> _Data supplied_
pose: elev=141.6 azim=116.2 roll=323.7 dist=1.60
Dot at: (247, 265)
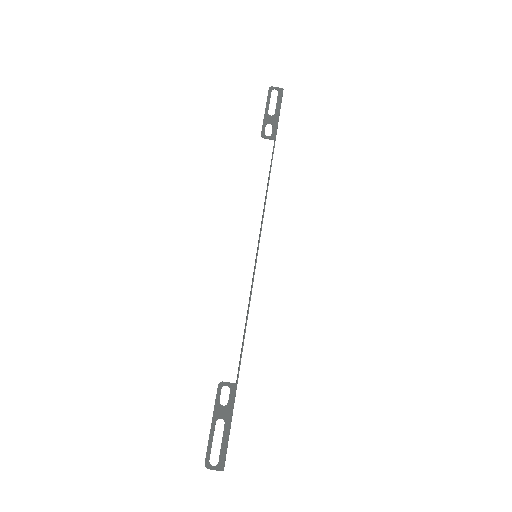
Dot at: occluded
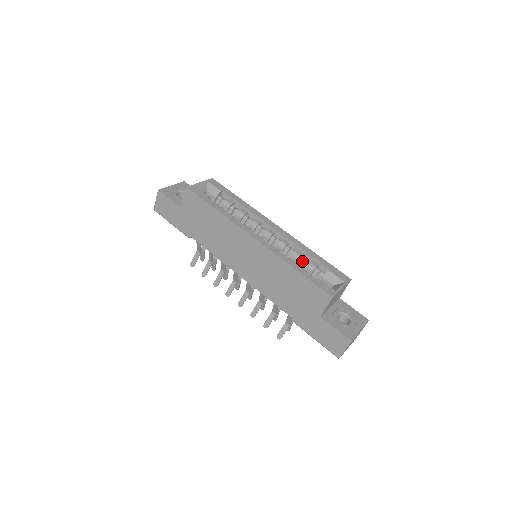
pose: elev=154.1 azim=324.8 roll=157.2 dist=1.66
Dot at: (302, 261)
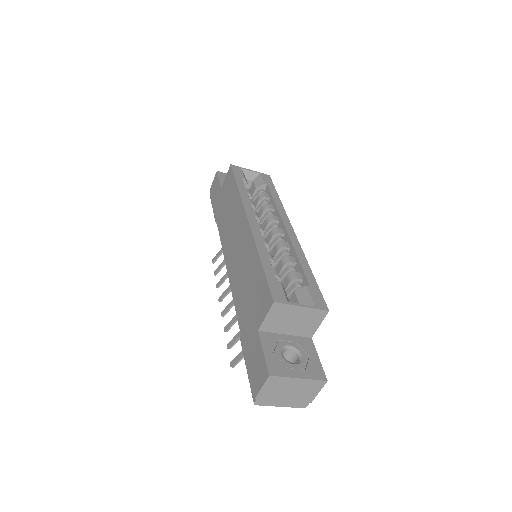
Dot at: (288, 269)
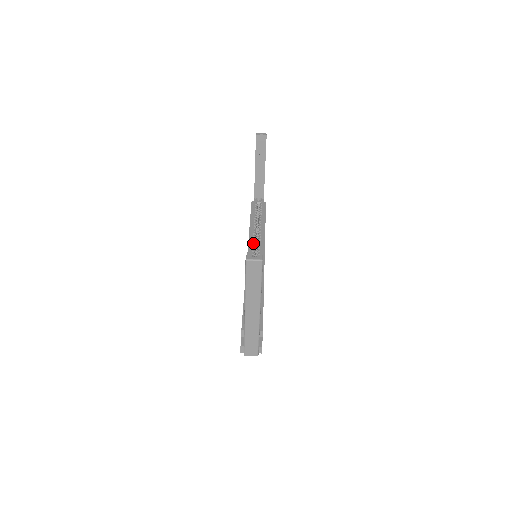
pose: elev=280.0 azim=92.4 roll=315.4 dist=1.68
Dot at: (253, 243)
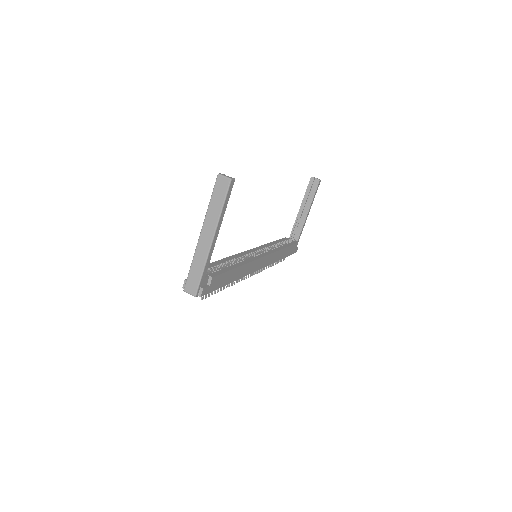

> _Your objective_
Rewrite all of the lines, putting "view" wherever "pose" occurs and changing nothing else. Omit the pictures from your answer.

> _Written response_
view: elev=141.6 azim=116.2 roll=323.7 dist=1.60
Dot at: (247, 265)
Dot at: occluded
view: elev=154.1 azim=324.8 roll=157.2 dist=1.66
Dot at: (302, 261)
Dot at: (288, 269)
view: elev=280.0 azim=92.4 roll=315.4 dist=1.68
Dot at: (253, 243)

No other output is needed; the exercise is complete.